Since the episode with Eugine_Nier, I have received three private messages from different people asking me to investigate various cases of suspected mass downvoting. And to be quite honest, I don't want to deal with this. Eugine's case was relatively clear-cut, since he had engaged in systematic downvoting of a massive scale, but the new situations are a lot fuzzier and I'm not sure of what exactly the rules should be (what counts as a permitted use of the downvote system and what doesn't?).
At least one person has also privately contacted me and offered to carry out moderator duties if I don't want them, but even if I told them yes (on what basis? why them and not someone else?), I don't know what kind of policy I should tell them to enforce. I only happened to be appointed a moderator because I was in the list of top 10 posters at a particular time, and I don't feel like I should have any particular authority to make the rules. Nor do I feel like I have any good idea of what the rules should be, or who would be the right person to enforce them.
In any case, I don't want to be doing this job, nor do I particularly feel like being responsible for figuring out who should, or how, or what the heck. I've already started visiting LW less often because I dread having new investigation requests to deal with. So if you folks could be so kind as to figure it out without my involvement? If there's a clear consensus that someone in particular should deal with this, I can give them mod powers, or something.

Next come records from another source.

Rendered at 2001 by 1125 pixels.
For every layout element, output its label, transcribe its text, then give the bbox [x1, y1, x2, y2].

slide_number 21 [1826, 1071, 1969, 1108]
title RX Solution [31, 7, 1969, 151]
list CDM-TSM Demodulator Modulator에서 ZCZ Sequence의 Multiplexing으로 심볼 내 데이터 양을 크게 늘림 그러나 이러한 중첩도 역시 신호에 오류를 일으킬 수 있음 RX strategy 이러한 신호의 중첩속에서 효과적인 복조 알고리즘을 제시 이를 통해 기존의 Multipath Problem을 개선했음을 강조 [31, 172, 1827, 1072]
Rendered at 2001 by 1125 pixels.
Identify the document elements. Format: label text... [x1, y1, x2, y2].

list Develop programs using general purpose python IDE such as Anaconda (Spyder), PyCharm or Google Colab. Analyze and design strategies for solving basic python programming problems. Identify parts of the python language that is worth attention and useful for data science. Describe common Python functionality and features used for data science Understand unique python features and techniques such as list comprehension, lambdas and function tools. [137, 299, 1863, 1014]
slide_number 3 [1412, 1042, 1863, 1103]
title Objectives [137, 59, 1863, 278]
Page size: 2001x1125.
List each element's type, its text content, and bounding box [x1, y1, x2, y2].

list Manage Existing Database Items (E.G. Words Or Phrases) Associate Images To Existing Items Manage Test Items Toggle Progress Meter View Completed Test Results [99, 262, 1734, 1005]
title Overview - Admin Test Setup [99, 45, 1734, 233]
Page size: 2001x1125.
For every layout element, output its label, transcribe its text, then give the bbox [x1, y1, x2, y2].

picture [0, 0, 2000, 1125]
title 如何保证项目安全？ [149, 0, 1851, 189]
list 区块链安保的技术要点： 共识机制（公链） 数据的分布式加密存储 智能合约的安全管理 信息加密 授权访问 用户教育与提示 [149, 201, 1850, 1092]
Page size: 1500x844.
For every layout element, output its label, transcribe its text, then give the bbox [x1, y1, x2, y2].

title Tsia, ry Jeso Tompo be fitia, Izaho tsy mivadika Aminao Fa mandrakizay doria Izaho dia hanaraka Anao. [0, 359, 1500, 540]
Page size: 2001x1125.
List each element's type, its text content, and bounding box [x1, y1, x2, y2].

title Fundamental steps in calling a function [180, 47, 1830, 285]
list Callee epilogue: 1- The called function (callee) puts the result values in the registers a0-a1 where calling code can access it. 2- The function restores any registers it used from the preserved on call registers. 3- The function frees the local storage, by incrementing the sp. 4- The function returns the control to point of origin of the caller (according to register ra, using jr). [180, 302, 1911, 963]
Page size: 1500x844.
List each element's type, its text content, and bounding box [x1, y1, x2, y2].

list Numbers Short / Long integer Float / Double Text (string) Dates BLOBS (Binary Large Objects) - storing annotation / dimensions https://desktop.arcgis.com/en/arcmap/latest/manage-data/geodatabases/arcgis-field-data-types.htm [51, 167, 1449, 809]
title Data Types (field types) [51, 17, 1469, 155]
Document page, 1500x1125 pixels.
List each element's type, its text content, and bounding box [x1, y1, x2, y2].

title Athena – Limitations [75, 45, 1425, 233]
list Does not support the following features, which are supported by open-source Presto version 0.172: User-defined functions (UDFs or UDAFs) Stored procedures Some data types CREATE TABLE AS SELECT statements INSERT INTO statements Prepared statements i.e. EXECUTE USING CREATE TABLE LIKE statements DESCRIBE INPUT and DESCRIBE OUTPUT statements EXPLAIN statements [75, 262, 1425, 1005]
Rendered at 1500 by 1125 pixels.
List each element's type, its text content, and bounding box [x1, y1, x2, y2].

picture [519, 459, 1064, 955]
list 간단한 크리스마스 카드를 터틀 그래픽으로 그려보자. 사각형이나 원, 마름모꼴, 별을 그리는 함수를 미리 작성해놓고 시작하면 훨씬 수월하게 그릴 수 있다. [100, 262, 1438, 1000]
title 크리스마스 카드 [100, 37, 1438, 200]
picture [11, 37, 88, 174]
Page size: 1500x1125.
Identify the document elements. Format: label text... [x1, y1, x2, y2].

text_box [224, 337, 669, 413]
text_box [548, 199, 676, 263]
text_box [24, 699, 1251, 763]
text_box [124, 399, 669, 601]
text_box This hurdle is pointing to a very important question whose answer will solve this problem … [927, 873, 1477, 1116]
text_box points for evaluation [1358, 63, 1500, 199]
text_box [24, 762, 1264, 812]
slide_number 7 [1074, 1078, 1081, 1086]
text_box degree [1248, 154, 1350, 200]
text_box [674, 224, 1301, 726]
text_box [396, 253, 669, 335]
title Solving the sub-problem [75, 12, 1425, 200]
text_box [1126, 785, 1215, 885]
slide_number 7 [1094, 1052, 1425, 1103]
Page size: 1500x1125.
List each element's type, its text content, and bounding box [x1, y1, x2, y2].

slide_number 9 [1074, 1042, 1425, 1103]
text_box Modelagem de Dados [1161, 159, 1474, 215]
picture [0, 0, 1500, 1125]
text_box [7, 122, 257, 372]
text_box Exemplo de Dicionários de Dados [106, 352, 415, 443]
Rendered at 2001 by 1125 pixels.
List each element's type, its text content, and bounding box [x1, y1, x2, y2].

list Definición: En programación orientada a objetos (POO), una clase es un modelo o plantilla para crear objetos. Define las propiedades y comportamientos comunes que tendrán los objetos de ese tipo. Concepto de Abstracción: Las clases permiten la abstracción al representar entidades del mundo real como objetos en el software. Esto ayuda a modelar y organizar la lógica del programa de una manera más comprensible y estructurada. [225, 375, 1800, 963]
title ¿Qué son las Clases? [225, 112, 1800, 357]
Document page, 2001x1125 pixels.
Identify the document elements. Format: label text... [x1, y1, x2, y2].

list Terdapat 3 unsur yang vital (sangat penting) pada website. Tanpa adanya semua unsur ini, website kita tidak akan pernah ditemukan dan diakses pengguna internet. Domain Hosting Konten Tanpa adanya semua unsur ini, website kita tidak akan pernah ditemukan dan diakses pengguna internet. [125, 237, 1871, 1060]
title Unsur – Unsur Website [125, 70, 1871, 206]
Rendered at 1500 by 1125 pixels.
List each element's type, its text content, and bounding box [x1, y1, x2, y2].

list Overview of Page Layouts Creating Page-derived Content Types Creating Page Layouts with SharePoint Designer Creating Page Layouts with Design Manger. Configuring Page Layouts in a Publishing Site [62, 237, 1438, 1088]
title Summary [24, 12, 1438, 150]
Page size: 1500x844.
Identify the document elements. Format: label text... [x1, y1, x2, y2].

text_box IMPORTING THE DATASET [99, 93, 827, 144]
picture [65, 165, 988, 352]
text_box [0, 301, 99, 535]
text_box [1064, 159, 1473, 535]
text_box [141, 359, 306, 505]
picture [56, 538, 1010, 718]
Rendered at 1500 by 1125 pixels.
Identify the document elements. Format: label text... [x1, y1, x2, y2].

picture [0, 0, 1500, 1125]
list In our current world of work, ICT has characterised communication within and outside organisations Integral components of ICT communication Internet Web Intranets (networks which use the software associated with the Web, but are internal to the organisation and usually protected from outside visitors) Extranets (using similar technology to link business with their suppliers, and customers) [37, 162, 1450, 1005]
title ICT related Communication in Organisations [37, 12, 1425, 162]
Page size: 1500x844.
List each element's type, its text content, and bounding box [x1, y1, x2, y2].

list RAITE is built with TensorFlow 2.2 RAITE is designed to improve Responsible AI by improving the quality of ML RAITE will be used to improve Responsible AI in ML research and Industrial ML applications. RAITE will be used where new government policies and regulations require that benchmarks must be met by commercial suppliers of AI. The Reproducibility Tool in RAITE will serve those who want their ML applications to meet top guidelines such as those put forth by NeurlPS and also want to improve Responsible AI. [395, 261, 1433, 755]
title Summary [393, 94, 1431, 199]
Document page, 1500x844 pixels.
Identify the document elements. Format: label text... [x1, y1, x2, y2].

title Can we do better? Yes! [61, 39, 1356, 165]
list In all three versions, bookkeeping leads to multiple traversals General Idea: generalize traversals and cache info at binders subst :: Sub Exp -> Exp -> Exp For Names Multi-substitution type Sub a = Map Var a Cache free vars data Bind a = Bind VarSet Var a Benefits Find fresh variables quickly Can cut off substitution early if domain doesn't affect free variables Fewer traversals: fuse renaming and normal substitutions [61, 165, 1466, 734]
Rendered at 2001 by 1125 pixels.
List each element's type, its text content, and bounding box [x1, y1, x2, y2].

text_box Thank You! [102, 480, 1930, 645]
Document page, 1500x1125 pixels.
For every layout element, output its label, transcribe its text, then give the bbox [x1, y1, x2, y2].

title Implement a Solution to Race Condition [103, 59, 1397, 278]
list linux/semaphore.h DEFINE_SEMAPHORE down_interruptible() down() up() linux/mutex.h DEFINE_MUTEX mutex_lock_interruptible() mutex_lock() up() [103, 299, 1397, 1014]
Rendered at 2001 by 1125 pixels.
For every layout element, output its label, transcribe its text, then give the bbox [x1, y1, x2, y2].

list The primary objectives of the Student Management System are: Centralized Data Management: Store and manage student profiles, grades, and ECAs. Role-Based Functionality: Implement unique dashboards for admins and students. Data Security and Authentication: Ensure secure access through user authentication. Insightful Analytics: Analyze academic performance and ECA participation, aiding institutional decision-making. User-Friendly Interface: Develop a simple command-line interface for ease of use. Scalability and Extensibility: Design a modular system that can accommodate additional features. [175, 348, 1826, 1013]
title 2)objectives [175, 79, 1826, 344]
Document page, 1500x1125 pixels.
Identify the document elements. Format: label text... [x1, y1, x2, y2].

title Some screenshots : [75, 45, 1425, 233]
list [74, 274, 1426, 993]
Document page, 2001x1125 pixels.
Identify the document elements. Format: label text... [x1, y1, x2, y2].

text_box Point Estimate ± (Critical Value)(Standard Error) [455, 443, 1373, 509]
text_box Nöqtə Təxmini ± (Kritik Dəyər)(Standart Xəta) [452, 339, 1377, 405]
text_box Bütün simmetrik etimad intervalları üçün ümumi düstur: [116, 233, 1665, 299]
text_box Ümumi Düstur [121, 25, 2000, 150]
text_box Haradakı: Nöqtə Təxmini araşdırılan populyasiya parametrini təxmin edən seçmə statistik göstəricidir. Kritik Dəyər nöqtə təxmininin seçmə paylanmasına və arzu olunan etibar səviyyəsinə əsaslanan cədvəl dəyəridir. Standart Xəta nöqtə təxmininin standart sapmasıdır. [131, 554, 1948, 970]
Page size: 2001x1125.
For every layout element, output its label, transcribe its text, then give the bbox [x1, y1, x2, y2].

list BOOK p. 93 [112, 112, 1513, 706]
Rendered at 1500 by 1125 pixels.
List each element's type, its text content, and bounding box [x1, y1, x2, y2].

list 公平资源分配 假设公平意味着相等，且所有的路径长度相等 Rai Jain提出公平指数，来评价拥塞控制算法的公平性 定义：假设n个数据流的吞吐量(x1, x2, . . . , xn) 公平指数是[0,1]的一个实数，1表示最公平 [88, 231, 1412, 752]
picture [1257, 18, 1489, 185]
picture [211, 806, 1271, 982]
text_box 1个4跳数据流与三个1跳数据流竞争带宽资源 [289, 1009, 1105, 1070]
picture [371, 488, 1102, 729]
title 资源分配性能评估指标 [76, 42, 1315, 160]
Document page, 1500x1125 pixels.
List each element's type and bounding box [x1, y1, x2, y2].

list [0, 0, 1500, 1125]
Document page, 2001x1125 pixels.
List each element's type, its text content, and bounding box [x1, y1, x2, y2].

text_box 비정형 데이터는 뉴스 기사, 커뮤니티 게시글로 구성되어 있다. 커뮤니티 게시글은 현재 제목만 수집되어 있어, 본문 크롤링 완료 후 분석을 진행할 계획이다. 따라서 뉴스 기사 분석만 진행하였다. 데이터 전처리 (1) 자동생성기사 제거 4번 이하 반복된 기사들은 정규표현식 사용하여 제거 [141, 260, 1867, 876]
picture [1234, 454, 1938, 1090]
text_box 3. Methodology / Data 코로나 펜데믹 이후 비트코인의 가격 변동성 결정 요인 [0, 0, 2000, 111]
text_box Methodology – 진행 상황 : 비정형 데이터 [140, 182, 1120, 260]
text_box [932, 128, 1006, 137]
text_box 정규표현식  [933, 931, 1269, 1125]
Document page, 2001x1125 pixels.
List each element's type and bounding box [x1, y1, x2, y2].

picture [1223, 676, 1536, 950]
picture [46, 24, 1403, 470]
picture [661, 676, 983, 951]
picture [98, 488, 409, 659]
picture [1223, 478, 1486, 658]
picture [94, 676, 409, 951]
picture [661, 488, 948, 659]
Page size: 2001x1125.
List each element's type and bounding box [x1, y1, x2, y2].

As gjm summarizes that's not the case. I don't think it should automatically be the case the the people downvoted by Eugene are ineligible for moderator. However having been the candidate of a downvote attack doesn't make you the best person to objectively decide how to punish the next mass downvoter, so it's okay that people downvoted by Eugene score less well on that metric.
I want a moderator who's not a controversial figure and who's trusted to make objective decisions.